> _What is needed_: Please restate the data word for word, leaving out no line.

> _Given information_:
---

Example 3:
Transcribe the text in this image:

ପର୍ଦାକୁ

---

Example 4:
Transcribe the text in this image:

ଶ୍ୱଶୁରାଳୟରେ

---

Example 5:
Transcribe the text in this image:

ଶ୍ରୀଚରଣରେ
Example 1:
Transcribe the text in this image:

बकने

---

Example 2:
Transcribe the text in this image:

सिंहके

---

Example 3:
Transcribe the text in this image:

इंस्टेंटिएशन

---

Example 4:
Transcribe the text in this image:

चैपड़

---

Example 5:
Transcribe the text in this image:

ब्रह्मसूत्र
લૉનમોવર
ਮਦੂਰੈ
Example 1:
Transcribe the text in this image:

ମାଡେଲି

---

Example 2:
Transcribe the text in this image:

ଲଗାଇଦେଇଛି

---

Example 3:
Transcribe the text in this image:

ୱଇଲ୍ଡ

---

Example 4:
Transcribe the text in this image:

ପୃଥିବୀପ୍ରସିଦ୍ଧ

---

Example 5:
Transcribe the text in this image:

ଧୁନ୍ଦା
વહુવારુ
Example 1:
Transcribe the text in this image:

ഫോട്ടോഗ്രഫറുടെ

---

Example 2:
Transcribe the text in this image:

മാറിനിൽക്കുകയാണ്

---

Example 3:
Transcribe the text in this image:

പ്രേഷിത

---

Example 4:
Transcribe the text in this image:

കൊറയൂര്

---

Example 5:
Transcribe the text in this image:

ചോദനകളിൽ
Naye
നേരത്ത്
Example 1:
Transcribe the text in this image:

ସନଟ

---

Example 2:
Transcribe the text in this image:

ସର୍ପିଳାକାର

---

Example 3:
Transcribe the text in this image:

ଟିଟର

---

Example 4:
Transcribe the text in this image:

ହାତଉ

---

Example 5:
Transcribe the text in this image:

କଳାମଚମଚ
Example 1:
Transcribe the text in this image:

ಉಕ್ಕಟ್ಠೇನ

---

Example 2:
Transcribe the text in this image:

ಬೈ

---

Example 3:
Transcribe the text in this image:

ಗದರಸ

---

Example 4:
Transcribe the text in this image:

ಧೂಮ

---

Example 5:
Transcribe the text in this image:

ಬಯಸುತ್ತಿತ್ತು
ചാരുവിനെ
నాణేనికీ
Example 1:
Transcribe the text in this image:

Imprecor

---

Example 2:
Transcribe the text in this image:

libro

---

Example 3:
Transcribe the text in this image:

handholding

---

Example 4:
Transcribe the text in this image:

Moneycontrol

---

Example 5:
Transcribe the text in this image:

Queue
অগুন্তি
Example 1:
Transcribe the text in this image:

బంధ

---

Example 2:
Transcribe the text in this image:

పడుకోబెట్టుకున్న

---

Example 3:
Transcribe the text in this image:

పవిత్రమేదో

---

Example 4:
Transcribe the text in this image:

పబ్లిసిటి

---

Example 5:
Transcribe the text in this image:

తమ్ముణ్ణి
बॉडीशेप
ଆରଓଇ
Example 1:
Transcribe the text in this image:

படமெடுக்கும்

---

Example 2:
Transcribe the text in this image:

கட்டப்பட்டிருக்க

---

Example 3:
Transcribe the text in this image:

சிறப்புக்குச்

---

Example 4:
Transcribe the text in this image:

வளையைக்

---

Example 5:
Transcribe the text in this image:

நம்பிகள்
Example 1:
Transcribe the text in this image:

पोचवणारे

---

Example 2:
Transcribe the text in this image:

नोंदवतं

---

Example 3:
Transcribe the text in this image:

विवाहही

> _Solution for this exercise_:
---

Example 3:
Transcribe the text in this image:

ପର୍ଦାକୁ

---

Example 4:
Transcribe the text in this image:

ଶ୍ୱଶୁରାଳୟରେ

---

Example 5:
Transcribe the text in this image:

ଶ୍ରୀଚରଣରେ
Example 1:
Transcribe the text in this image:

बकने

---

Example 2:
Transcribe the text in this image:

सिंहके

---

Example 3:
Transcribe the text in this image:

इंस्टेंटिएशन

---

Example 4:
Transcribe the text in this image:

चैपड़

---

Example 5:
Transcribe the text in this image:

ब्रह्मसूत्र
લૉનમોવર
ਮਦੂਰੈ
Example 1:
Transcribe the text in this image:

ମାଡେଲି

---

Example 2:
Transcribe the text in this image:

ଲଗାଇଦେଇଛି

---

Example 3:
Transcribe the text in this image:

ୱଇଲ୍ଡ

---

Example 4:
Transcribe the text in this image:

ପୃଥିବୀପ୍ରସିଦ୍ଧ

---

Example 5:
Transcribe the text in this image:

ଧୁନ୍ଦା
વહુવારુ
Example 1:
Transcribe the text in this image:

ഫോട്ടോഗ്രഫറുടെ

---

Example 2:
Transcribe the text in this image:

മാറിനിൽക്കുകയാണ്

---

Example 3:
Transcribe the text in this image:

പ്രേഷിത

---

Example 4:
Transcribe the text in this image:

കൊറയൂര്

---

Example 5:
Transcribe the text in this image:

ചോദനകളിൽ
Naye
നേരത്ത്
Example 1:
Transcribe the text in this image:

ସନଟ

---

Example 2:
Transcribe the text in this image:

ସର୍ପିଳାକାର

---

Example 3:
Transcribe the text in this image:

ଟିଟର

---

Example 4:
Transcribe the text in this image:

ହାତଉ

---

Example 5:
Transcribe the text in this image:

କଳାମଚମଚ
Example 1:
Transcribe the text in this image:

ಉಕ್ಕಟ್ಠೇನ

---

Example 2:
Transcribe the text in this image:

ಬೈ

---

Example 3:
Transcribe the text in this image:

ಗದರಸ

---

Example 4:
Transcribe the text in this image:

ಧೂಮ

---

Example 5:
Transcribe the text in this image:

ಬಯಸುತ್ತಿತ್ತು
ചാരുവിനെ
నాణేనికీ
Example 1:
Transcribe the text in this image:

Imprecor

---

Example 2:
Transcribe the text in this image:

libro

---

Example 3:
Transcribe the text in this image:

handholding

---

Example 4:
Transcribe the text in this image:

Moneycontrol

---

Example 5:
Transcribe the text in this image:

Queue
অগুন্তি
Example 1:
Transcribe the text in this image:

బంధ

---

Example 2:
Transcribe the text in this image:

పడుకోబెట్టుకున్న

---

Example 3:
Transcribe the text in this image:

పవిత్రమేదో

---

Example 4:
Transcribe the text in this image:

పబ్లిసిటి

---

Example 5:
Transcribe the text in this image:

తమ్ముణ్ణి
बॉडीशेप
ଆରଓଇ
Example 1:
Transcribe the text in this image:

படமெடுக்கும்

---

Example 2:
Transcribe the text in this image:

கட்டப்பட்டிருக்க

---

Example 3:
Transcribe the text in this image:

சிறப்புக்குச்

---

Example 4:
Transcribe the text in this image:

வளையைக்

---

Example 5:
Transcribe the text in this image:

நம்பிகள்
Example 1:
Transcribe the text in this image:

पोचवणारे

---

Example 2:
Transcribe the text in this image:

नोंदवतं

---

Example 3:
Transcribe the text in this image:

विवाहही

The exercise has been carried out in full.